The show wasn't that good and it made a lot of leaps here and there. In the beginning of the show a 12 yr old (I think) girl is struck by lightening and put into a coma. This child in the coma speaks in tongues (or something) which was said to be "God's word" and then she does some automatic writing-type stuff on a pad. The child ends up connecting the nun to a scientist due to something the child wrote on the pad. This scientist just had a daughter kidnapped and killed in a satanic ritual. This satanist was caught and is being flown to prison in the beginning of the show. The satantist had a large pentagram tattoo on his forearm and seems to have some kind of demonic powers. He even refers to his "lord". I imagine they'll tie all of this together moreso as they have already began to. That's a brief overview.

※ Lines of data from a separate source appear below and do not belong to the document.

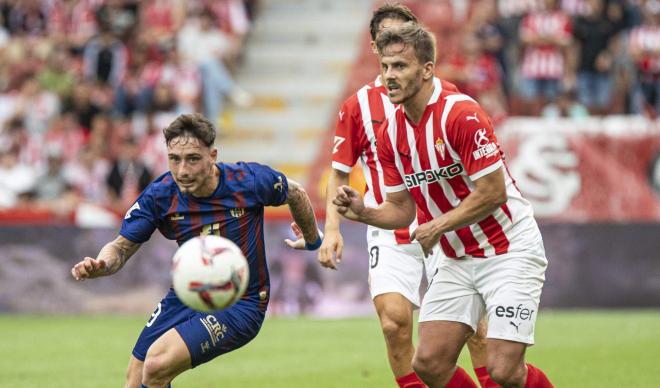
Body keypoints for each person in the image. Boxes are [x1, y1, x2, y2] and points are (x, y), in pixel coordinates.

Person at [334, 23, 553, 387]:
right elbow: (402, 209)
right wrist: (364, 213)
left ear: (427, 70)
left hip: (508, 250)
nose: (390, 76)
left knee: (504, 371)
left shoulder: (460, 114)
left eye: (400, 67)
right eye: (386, 66)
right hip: (456, 258)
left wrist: (438, 225)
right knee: (430, 363)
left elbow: (493, 192)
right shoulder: (390, 132)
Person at [294, 4, 492, 388]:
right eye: (389, 38)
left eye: (406, 36)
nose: (397, 46)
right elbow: (338, 173)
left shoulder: (448, 99)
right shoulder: (357, 107)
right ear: (375, 46)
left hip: (441, 225)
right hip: (390, 228)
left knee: (475, 332)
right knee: (393, 323)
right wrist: (331, 230)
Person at [70, 113, 322, 388]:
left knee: (157, 364)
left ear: (212, 155)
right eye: (174, 159)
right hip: (187, 293)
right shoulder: (161, 193)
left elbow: (295, 192)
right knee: (136, 377)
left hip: (241, 301)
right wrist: (102, 264)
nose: (182, 171)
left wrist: (312, 240)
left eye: (192, 158)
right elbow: (120, 247)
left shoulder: (247, 180)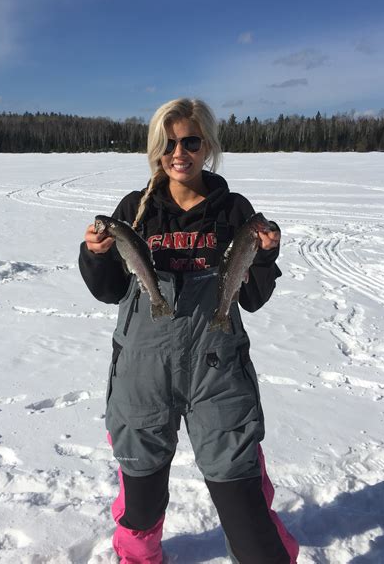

Todd Wilken from Issue's, Etc. said that if LaHaye and Jenkins can take some liberties in their writings and movies then why can't this TV series Revelations do the same? (Todd is not supporting the show. He's just throwing that out there.)


----------



## Anton Bruckner (Apr 14, 2005)

so the show flopped  Now we will have a culture filled with people with an apocalyptic mentality. There are some Dispensationalists who can read prophecy through the Newspapers, this will be taken to new heights.


----------



## LadyFlynt (Apr 14, 2005)

Sounds like they borrowed more from paranormal demonic activity (which catholics are known to do given their superstitous drive) than from anything close to any eschatalogical belief.


----------



## Average Joey (Apr 14, 2005)

> _Originally posted by Jonathan_
> 
> 
> > _Originally posted by Slippery_
> ...



Or sitting on it perhaps?


----------



## BlackCalvinist (Apr 14, 2005)

Toilets are fer sittin', not starin'.....

*picks up copy of Grudem's _The Gift of Prophecy in the New Testament_*
*closes door, turns on the fan*


----------



## sastark (Apr 14, 2005)

Well, I would have loved to have watch this show, but it came on at the same time as Jack Van Impe, and his fiction is better.


----------



## kevin.carroll (Apr 15, 2005)

> _Originally posted by matthew11v25_
> WHAT IS LOST?





Hmmm...imagine Bay Watch meets Survivor with a healthy dose of the X-Files and you pretty much have Lost...


----------



## Anton Bruckner (Apr 15, 2005)

yeah its kinda weird how pretty those girls look in makeup on a deserted island.


----------



## Jonathan (Apr 17, 2005)

> _Originally posted by Average Joey_
> 
> 
> > _Originally posted by Jonathan_
> ...



Sitting or staring, either one would be more productive than watching Revelations


----------



## govols (Apr 18, 2005)

> _Originally posted by OS_X_
> 
> 
> Toilets are fer sittin', not starin'.....
> ...



Courtesy flush, please !


----------